(Human keypoint data)
============
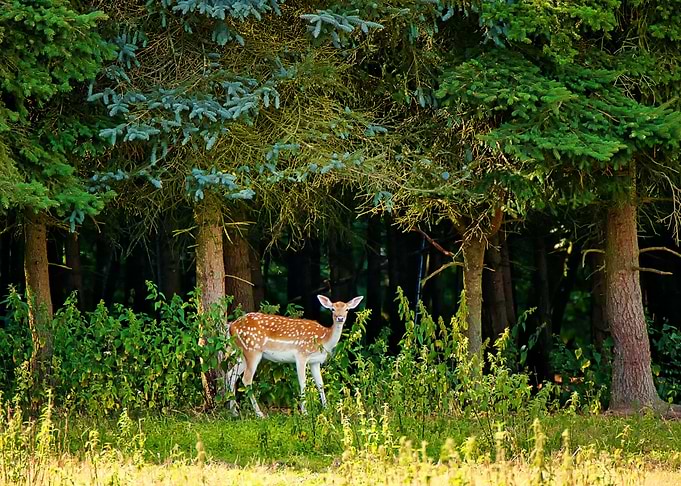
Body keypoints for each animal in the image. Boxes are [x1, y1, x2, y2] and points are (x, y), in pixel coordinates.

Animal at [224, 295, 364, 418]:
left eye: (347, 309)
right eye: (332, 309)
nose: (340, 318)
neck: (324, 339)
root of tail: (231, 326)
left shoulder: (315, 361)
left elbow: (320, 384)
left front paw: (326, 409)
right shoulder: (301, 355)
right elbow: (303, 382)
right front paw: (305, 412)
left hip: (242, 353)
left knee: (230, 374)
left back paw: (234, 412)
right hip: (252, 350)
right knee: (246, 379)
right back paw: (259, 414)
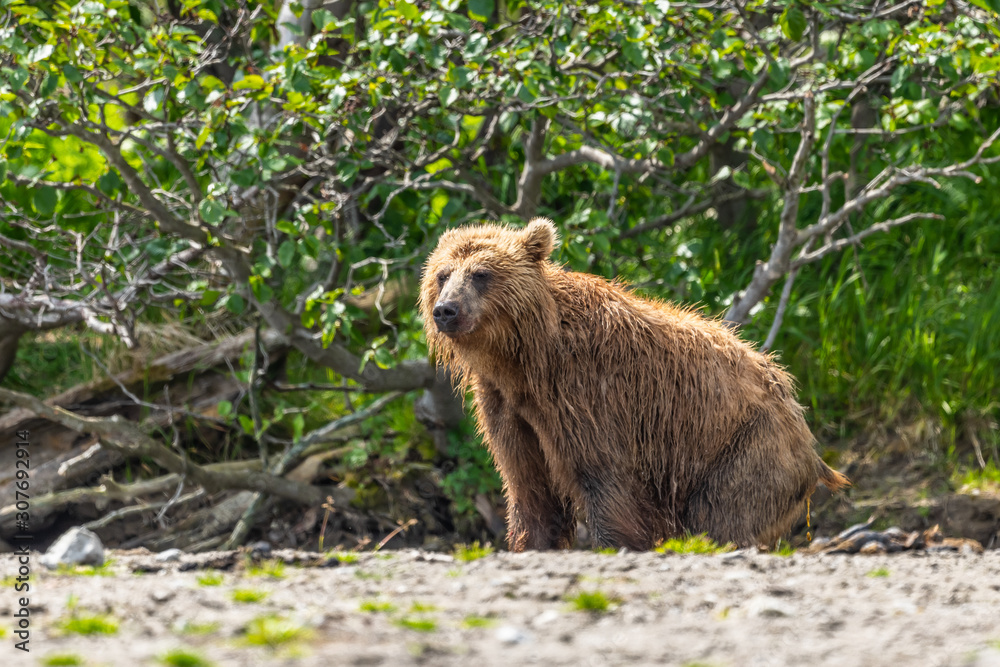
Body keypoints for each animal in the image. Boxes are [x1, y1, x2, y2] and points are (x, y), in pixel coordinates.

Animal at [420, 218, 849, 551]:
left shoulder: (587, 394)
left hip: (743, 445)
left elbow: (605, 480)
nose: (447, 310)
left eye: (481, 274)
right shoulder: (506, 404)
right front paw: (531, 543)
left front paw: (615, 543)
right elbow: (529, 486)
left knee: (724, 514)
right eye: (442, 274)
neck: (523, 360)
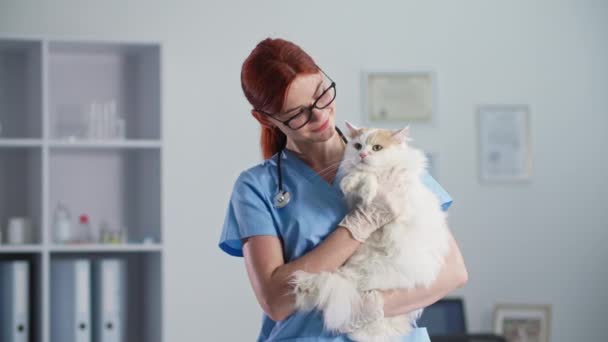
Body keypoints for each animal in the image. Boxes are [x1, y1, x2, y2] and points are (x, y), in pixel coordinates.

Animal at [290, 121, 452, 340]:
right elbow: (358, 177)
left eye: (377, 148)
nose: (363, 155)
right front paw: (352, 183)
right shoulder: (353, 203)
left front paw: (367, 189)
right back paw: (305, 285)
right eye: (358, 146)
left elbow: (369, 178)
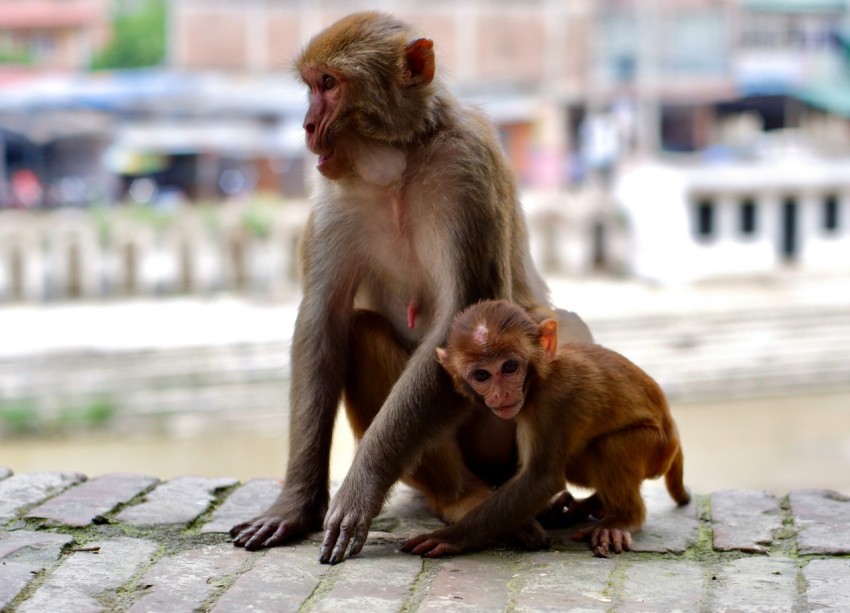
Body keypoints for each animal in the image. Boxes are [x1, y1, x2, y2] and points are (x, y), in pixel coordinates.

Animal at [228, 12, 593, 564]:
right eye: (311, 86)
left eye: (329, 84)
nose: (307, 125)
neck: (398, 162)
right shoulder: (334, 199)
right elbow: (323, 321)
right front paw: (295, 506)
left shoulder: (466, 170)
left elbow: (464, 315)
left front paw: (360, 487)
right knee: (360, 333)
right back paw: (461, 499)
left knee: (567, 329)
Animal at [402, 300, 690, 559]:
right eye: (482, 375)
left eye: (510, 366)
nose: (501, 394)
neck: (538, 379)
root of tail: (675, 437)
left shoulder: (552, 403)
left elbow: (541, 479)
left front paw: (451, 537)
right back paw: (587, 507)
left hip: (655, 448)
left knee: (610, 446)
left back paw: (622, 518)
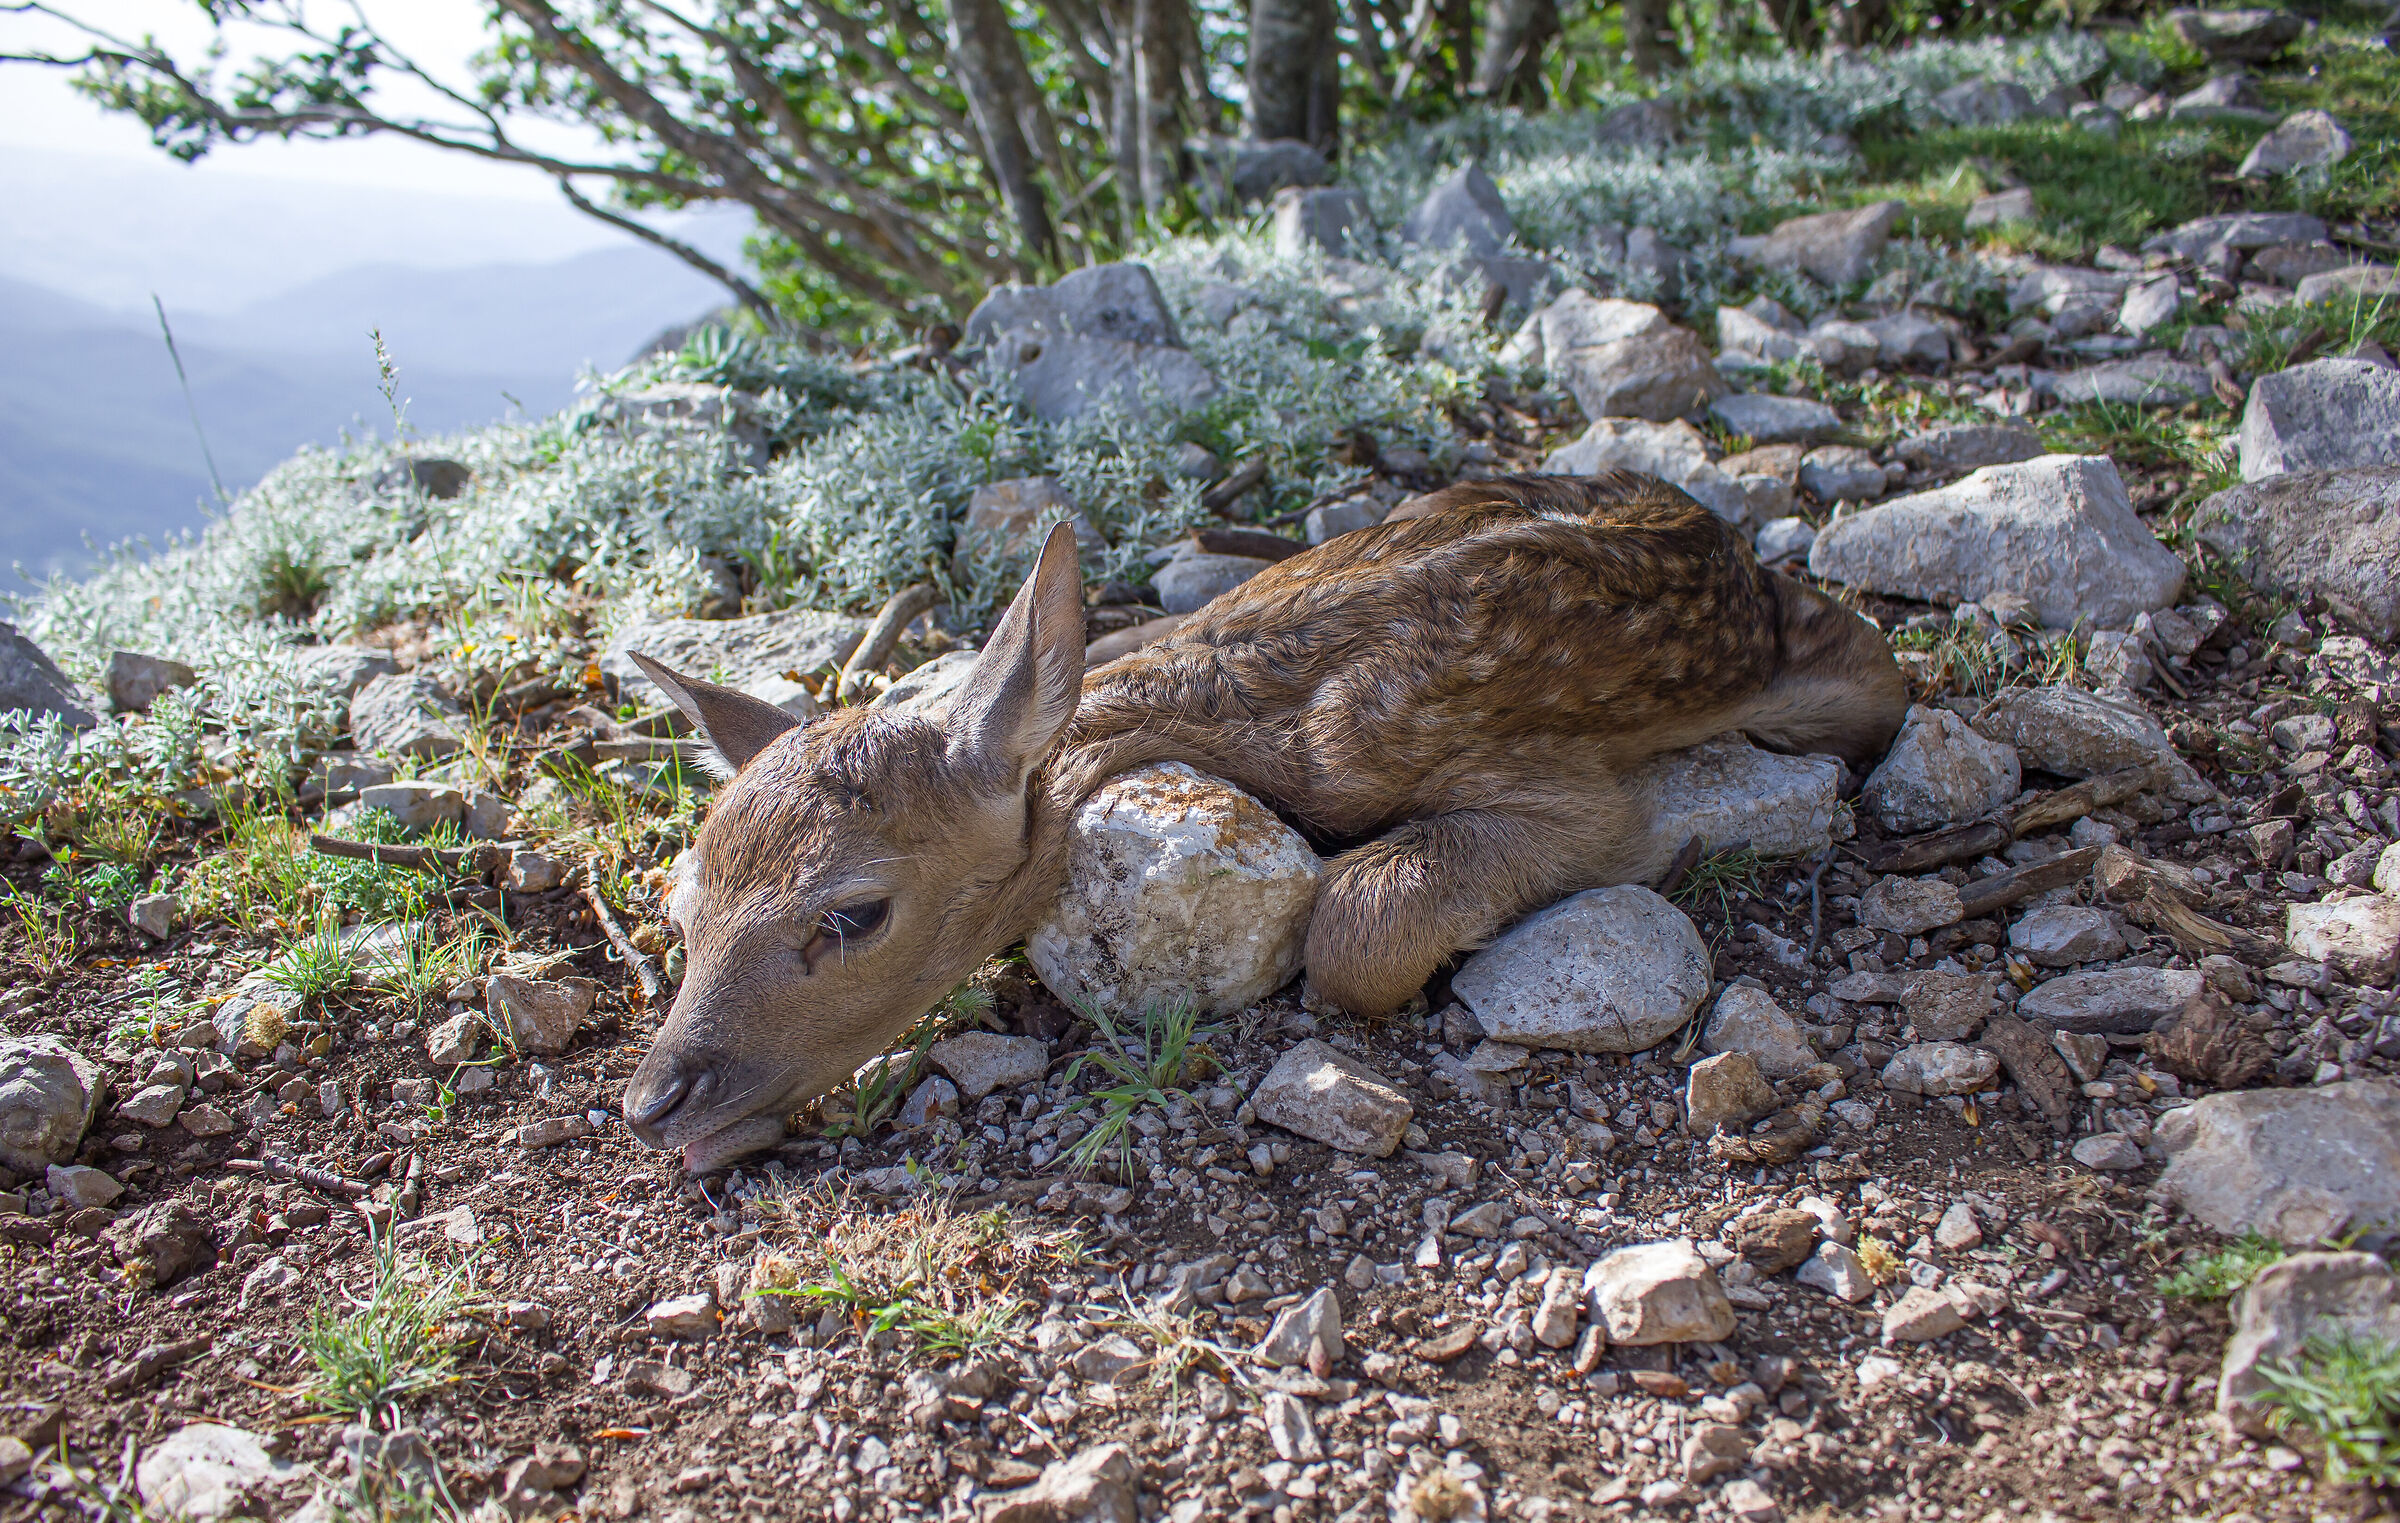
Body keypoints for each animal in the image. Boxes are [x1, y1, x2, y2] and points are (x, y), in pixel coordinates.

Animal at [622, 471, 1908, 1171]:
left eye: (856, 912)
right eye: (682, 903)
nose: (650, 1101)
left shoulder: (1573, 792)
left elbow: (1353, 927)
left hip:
============
Could you transcribe exactly the lines from the line containing "left front paw: (451, 537)" through the final line of the records, both included, and nothing beyond them? The pictures should be left out.

### SOLVED PROBLEM
left front paw: (451, 537)
right back paw: (587, 507)
left hip: (655, 448)
left knee: (610, 446)
left back paw: (622, 518)
Body keypoints for each animal in the image. Boxes are [x1, y1, x2, y2] and points are (x, y), in pixel coordinates.

Animal at [622, 471, 1908, 1171]:
left eye: (856, 912)
right eye: (682, 903)
nose: (650, 1101)
left shoulder: (1573, 792)
left elbow: (1353, 927)
left hip:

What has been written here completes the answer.